- Text passage -
Friday, May 3, 2013

GRASSROOTS


A blog by Chris Spealler
Call me old school but I’m one of the guys that sticks to the way it all began.  Things are different these days. I started CrossFit in 2006 and there wasn’t an affiliate in site. Not one in the state, now Utah is full of them and it’s only growing more by the month.  I got in trouble for dropping weights, taking too many bars for workouts, and doing pull ups on the cable crossover machine when there was nowhere else to go.  People made medicine balls out of deflated basketballs, sand, and glue, the occasional duct tape helped as well. I know my fair share of people that made rings in their ovens at home because you couldn’t buy them online. Bumper plates were a rarity and when we got to use them it was a treat. We used sprinkler boxes for box jumps and built pull up bars out of plumbing pipe. The first time I walked into an actual CrossFit box it was like a playground that I couldn’t get enough of.

- Data provided -
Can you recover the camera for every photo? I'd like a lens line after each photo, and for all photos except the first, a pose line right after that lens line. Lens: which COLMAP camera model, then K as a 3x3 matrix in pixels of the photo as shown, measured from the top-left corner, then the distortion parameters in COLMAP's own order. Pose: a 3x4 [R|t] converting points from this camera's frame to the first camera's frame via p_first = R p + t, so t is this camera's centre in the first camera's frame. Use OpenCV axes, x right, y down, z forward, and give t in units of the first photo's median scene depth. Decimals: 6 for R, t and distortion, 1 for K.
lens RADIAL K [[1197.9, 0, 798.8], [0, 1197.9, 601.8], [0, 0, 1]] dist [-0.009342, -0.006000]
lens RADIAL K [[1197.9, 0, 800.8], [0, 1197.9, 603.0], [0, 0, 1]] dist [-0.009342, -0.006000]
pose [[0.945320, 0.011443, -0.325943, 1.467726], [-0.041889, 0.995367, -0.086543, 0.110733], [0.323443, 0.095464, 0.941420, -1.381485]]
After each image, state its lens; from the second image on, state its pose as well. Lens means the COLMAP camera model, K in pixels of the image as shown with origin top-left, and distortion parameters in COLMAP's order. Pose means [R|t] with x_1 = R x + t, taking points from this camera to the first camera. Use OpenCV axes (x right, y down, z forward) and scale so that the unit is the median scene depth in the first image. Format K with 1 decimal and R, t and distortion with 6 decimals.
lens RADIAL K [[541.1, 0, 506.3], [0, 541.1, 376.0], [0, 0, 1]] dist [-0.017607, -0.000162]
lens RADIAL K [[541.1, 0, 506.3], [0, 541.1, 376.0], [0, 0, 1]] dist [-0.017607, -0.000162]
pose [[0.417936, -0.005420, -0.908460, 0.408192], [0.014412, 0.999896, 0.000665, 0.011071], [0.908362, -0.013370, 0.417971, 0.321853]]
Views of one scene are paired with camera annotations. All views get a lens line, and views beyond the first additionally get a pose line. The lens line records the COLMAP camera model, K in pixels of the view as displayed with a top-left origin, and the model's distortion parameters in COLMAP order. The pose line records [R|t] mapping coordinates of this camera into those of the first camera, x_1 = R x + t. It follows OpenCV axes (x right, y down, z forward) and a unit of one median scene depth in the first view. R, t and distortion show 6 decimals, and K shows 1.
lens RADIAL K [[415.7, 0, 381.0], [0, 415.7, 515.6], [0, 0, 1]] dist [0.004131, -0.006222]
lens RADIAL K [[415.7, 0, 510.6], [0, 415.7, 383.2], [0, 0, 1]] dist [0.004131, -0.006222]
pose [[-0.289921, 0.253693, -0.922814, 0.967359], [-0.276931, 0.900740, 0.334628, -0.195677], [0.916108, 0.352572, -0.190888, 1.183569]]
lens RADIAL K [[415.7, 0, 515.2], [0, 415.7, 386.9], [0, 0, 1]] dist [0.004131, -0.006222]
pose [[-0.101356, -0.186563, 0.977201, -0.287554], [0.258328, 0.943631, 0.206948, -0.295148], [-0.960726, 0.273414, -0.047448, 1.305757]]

- About this exercise -
Reproduce the entire CrossFit blog post above, word for word.

- Result -
Friday, May 3, 2013

GRASSROOTS


A blog by Chris Spealler
Call me old school but I’m one of the guys that sticks to the way it all began.  Things are different these days. I started CrossFit in 2006 and there wasn’t an affiliate in site. Not one in the state, now Utah is full of them and it’s only growing more by the month.  I got in trouble for dropping weights, taking too many bars for workouts, and doing pull ups on the cable crossover machine when there was nowhere else to go.  People made medicine balls out of deflated basketballs, sand, and glue, the occasional duct tape helped as well. I know my fair share of people that made rings in their ovens at home because you couldn’t buy them online. Bumper plates were a rarity and when we got to use them it was a treat. We used sprinkler boxes for box jumps and built pull up bars out of plumbing pipe. The first time I walked into an actual CrossFit box it was like a playground that I couldn’t get enough of.